WHAT IS BEING ASKED –
Put the rows below into a two-column CSV with the headers field and value. Give each field its own line, wrap every entry in quotes, replace any line breaks with spaces, and leave out the pictures.

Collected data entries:
>> START
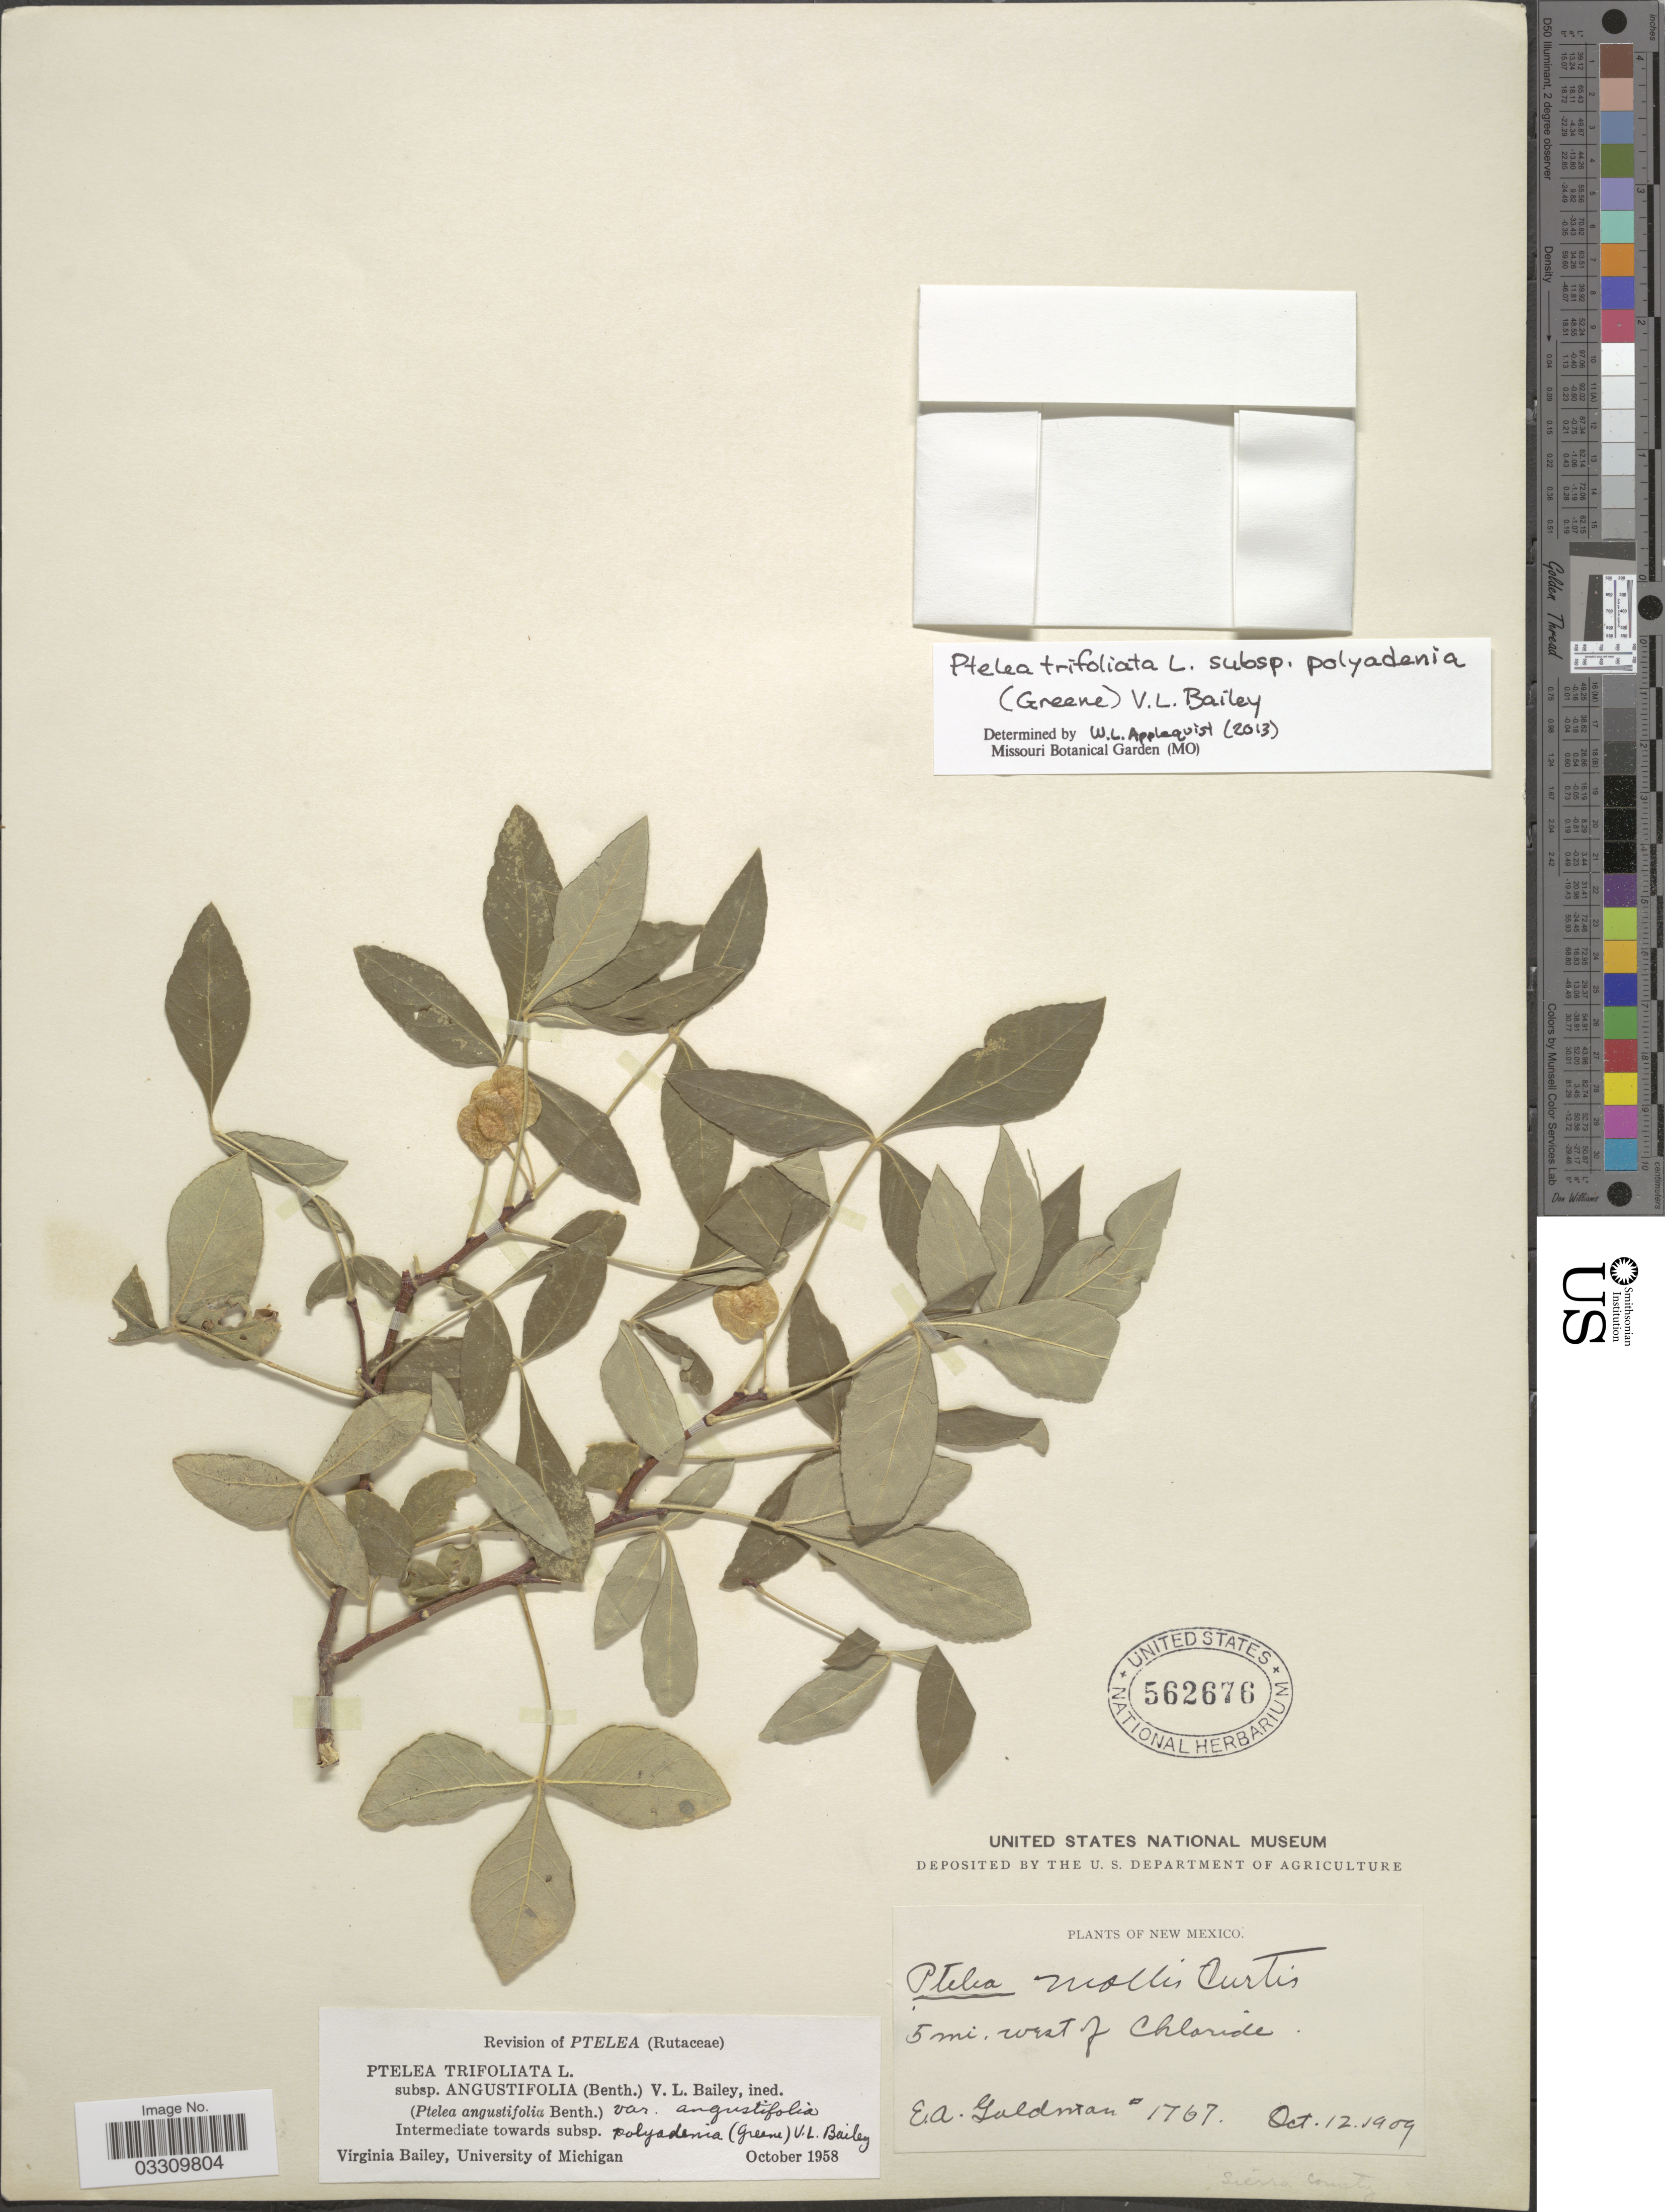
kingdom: Plantae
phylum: Tracheophyta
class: Magnoliopsida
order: Sapindales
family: Rutaceae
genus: Ptelea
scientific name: Ptelea trifoliata subsp. polyadenia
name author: (Greene) V. L. Bailey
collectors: E. A. Goldman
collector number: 1767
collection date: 1909-10-12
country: United States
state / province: New Mexico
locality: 5 mi. west of Chloride. Sierra County.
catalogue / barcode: US 562676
>> END
CORRECT RESULT –
field,value
"kingdom:","Plantae"
"phylum:","Tracheophyta"
"class:","Magnoliopsida"
"order:","Sapindales"
"family:","Rutaceae"
"genus:","Ptelea"
"scientific name:","Ptelea trifoliata subsp. polyadenia"
"name author:","(Greene) V. L. Bailey"
"collectors:","E. A. Goldman"
"collector number:","1767"
"collection date:","1909-10-12"
"country:","United States"
"state / province:","New Mexico"
"locality:","5 mi. west of Chloride. Sierra County."
"catalogue / barcode:","US 562676"